PROVIDED RECORDS section start

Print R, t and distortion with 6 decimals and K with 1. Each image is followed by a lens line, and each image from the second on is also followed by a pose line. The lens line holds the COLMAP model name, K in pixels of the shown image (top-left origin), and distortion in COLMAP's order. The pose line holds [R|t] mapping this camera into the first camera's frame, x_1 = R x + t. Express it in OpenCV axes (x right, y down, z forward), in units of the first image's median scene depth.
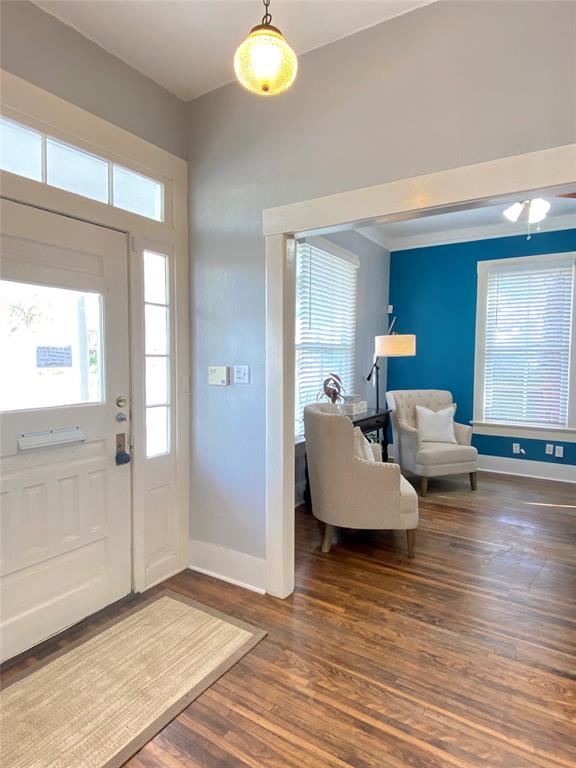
lens RADIAL K [[441.1, 0, 285.3], [0, 441.1, 378.3], [0, 0, 1]] dist [0.013876, -0.017599]
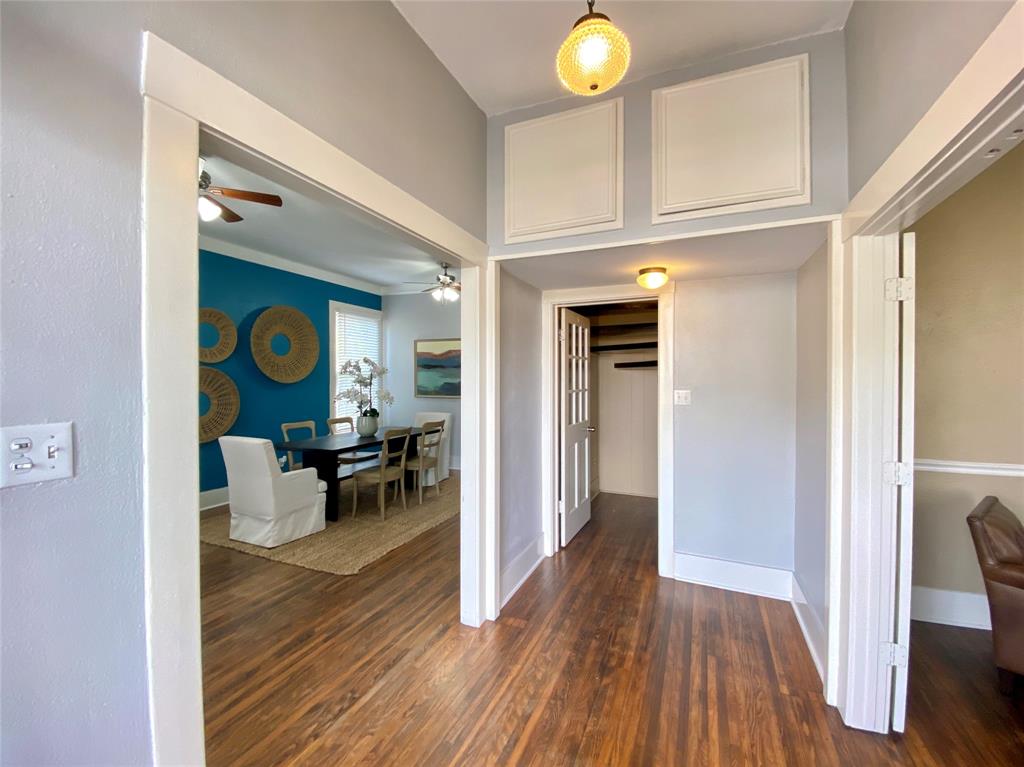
lens RADIAL K [[430.3, 0, 528.3], [0, 430.3, 381.9], [0, 0, 1]] dist [-0.008632, -0.005539]
pose [[-0.169124, -0.019417, 0.985404, -0.339492], [0.046674, 0.998526, 0.027686, -0.039280], [-0.984489, 0.050676, -0.167968, 0.517401]]
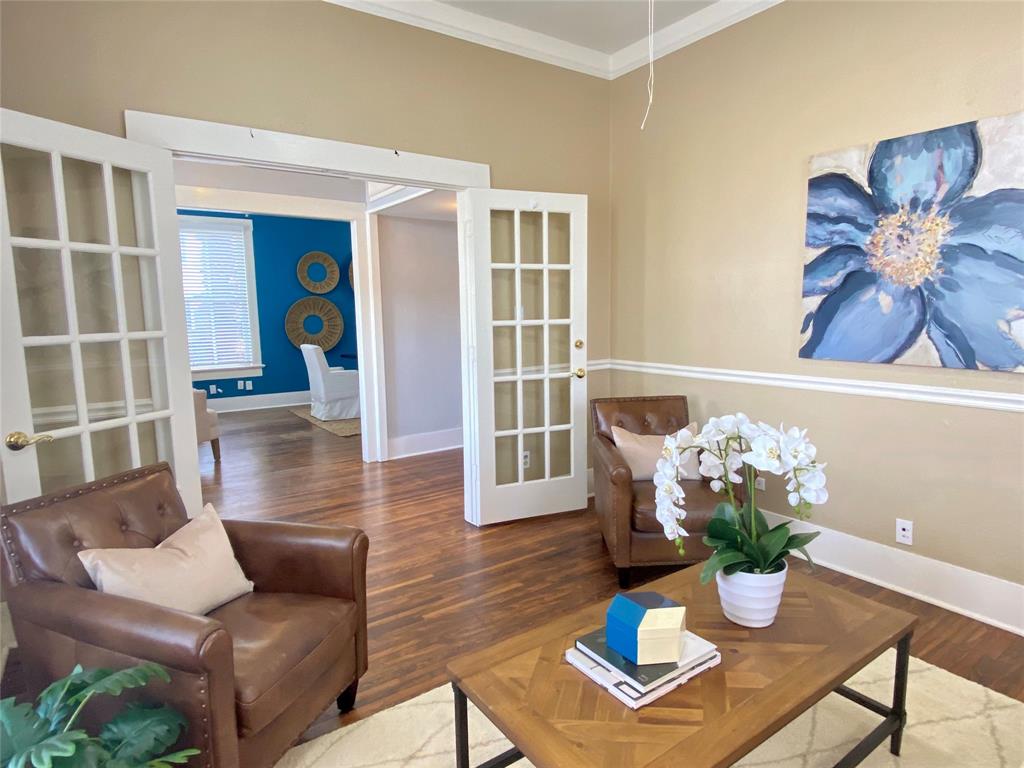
lens RADIAL K [[588.2, 0, 515.9], [0, 588.2, 380.5], [0, 0, 1]] dist [0.013876, -0.017599]
pose [[0.378404, -0.127422, 0.916828, -0.833535], [0.067882, 0.991633, 0.109802, 0.037005], [-0.923148, 0.020686, 0.383888, -0.418953]]
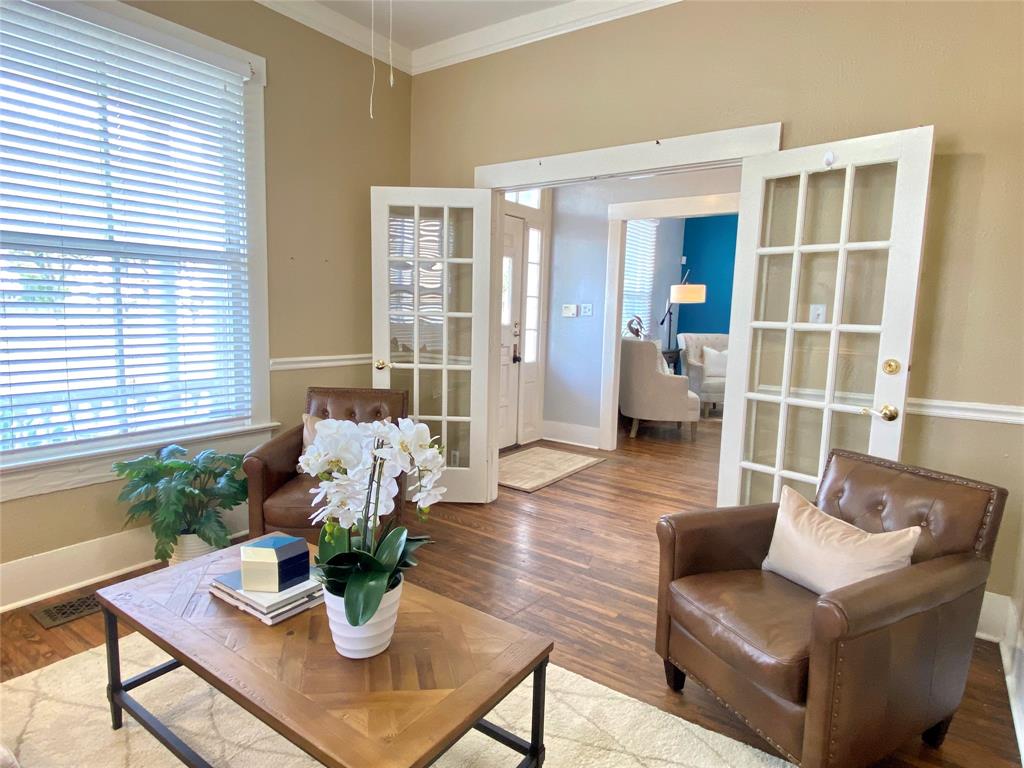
lens RADIAL K [[588.2, 0, 503.2], [0, 588.2, 386.0], [0, 0, 1]] dist [0.013876, -0.017599]
pose [[0.998595, 0.023843, -0.047334, -0.216280], [-0.020001, 0.996590, 0.080047, 0.073925], [0.049081, -0.078988, 0.995667, -0.813569]]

PROVIDED RECORDS section end

**WHAT THE EXERCISE ASKS**
Swap "lens line" for "camera line" throughout the data above and write all of its lines out again, changing nothing else. Leave the pictures out.

**SOLUTION BELOW**
Print R, t and distortion with 6 decimals and K with 1. Each image is followed by a camera line, and each image from the second on is also followed by a pose line. The camera line holds the COLMAP model name, K in pixels of the shown image (top-left origin), and distortion in COLMAP's order. The pose line holds [R|t] mapping this camera into the first camera's frame, x_1 = R x + t. Express it in OpenCV axes (x right, y down, z forward), in units of the first image's median scene depth.
lens RADIAL K [[441.1, 0, 285.3], [0, 441.1, 378.3], [0, 0, 1]] dist [0.013876, -0.017599]
lens RADIAL K [[430.3, 0, 528.3], [0, 430.3, 381.9], [0, 0, 1]] dist [-0.008632, -0.005539]
pose [[-0.169124, -0.019417, 0.985404, -0.339492], [0.046674, 0.998526, 0.027686, -0.039280], [-0.984489, 0.050676, -0.167968, 0.517401]]
lens RADIAL K [[588.2, 0, 515.9], [0, 588.2, 380.5], [0, 0, 1]] dist [0.013876, -0.017599]
pose [[0.378404, -0.127422, 0.916828, -0.833535], [0.067882, 0.991633, 0.109802, 0.037005], [-0.923148, 0.020686, 0.383888, -0.418953]]
lens RADIAL K [[588.2, 0, 503.2], [0, 588.2, 386.0], [0, 0, 1]] dist [0.013876, -0.017599]
pose [[0.998595, 0.023843, -0.047334, -0.216280], [-0.020001, 0.996590, 0.080047, 0.073925], [0.049081, -0.078988, 0.995667, -0.813569]]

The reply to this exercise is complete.